Но она так и не стала этого делать. Вместо общения с телефоном она вернулась в ванную и почти час провела в тесной душевой кабине, где сначала помылась и как следует промыла волосы, используя моющие средства в таких количествах, какие в Новой Британии не снились даже богачам… а затем просто стояла, уставившись на собственные ноги, под дождем, горячим как кровь, удивляясь, действительно ли она вновь чистая. И раздумывая при этом о выражения на лице Роджера, когда тот готовился убить ради нее тайного агента полиции, о добродушном лице Бергесона, о высоких материях и о немногих друзьях. О друзьях, горячо веривших в политические идеи, которые Мириам считала само собой разумеющимися, о друзьях, которым не место на обещанной Смитом виселице. Виселицы ждали тех, кто похитил или убил Айрис — это, в свою очередь, привело Мириам к раздумьям о матери, о том, как мало времени она проводила с ней в последний год и как много вопросов так и не задала ей. Еще больше вопросов было к Роланду. А еще она вспоминала его лицо, когда он отвернулся, опечаленный ее отказом. Отказом, которого не понял, потому что в нем не было ничего личного. Это скорее был отказ тому миру, в котором он без всякого умысла хотел запереть ее, чем ему самому.
У Мириам было много пищи для размышлений — и в основном вещи малоприятные.
Она вышла из-под душа почти в таком же мрачном настроении, в каком пребывала в тот роковой вечер, когда впервые открыла медальон и «растворила врата разума», ведущие в мир, где все оказалось парадоксально худшим. «Откуда беспокойство? — задумалась она. — И почему я не брошу все это?» Главным ответом могла бы стать истинная любовь, если бы Мириам верила в нее. Но она была большой реалисткой: пока что ей нравилось обнаруживать Роланда в собственной постели и доводить его до изнеможения (тяга к нему иногда заставляла ее просыпаться, вырываясь из некрепкого сна в короткие часы затишья); однако в конце этой тропы наслаждений не было никакого уютного коттеджа на двоих. Мириам лишь раз, двенадцать лет назад, подержала на руках собственную дочь, поцеловала ее в голову и отказалась от нее.
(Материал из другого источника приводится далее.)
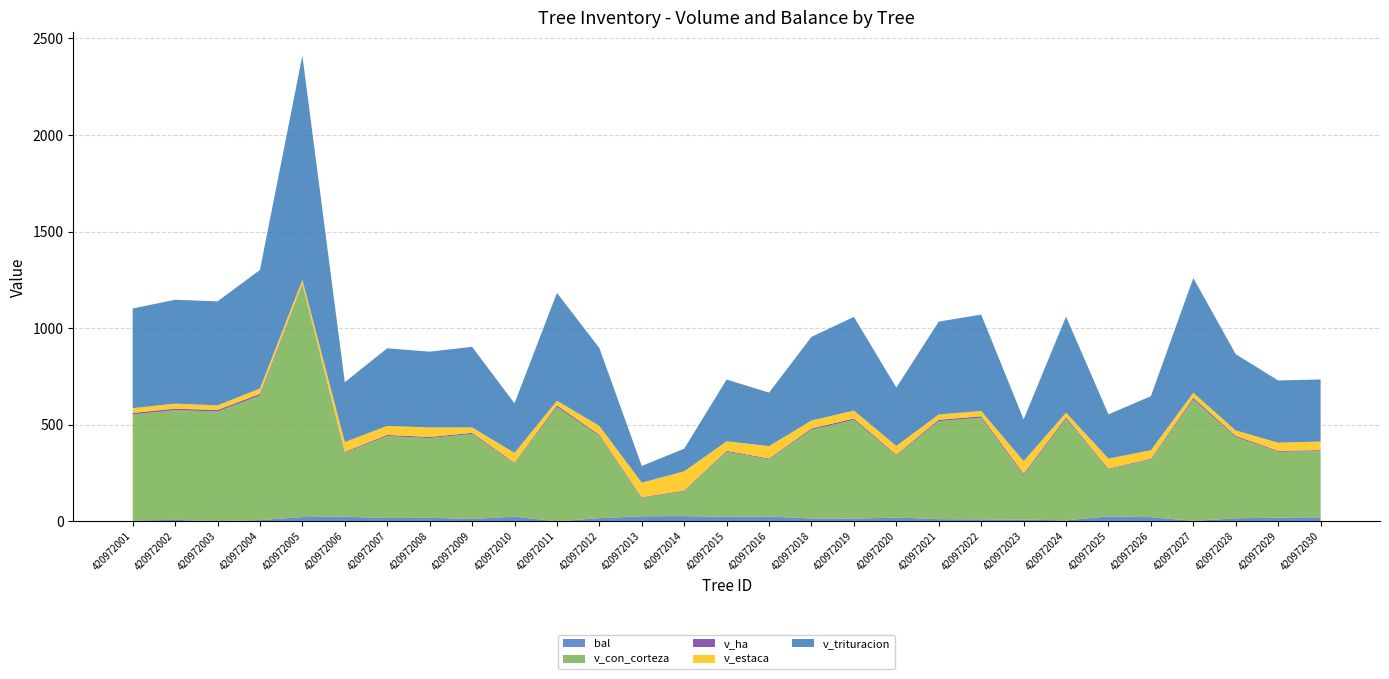

At which category is the sum across all series the highest?

420972005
В течение следующих нескольких лет она ночи напролет сокрушалась по поводу этого решения, пытаясь предугадать будущее и решить, насколько оправданным был ее поступок.
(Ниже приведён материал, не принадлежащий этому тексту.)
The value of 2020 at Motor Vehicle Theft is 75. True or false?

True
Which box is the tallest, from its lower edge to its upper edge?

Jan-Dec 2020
Мысль завести другого ребенка, особенно дочь, в условиях удушающей политики Клана наполняла ее ужасом. Теперь она была большой девочкой, и идея рассчитывать на мужчину как на защитника не казалась ей привлекательной. Вряд ли она прошла через подготовительные медицинские курсы и колледж, развод, медицинскую школу и курсы усовершенствования, только чтобы попасть в такой переплет. Но опыт столкновения со всем этим был до того пугающим, что временами Мириам лежала без сна и пыталась отыскать в окружающем мире хоть какой-то здравый смысл.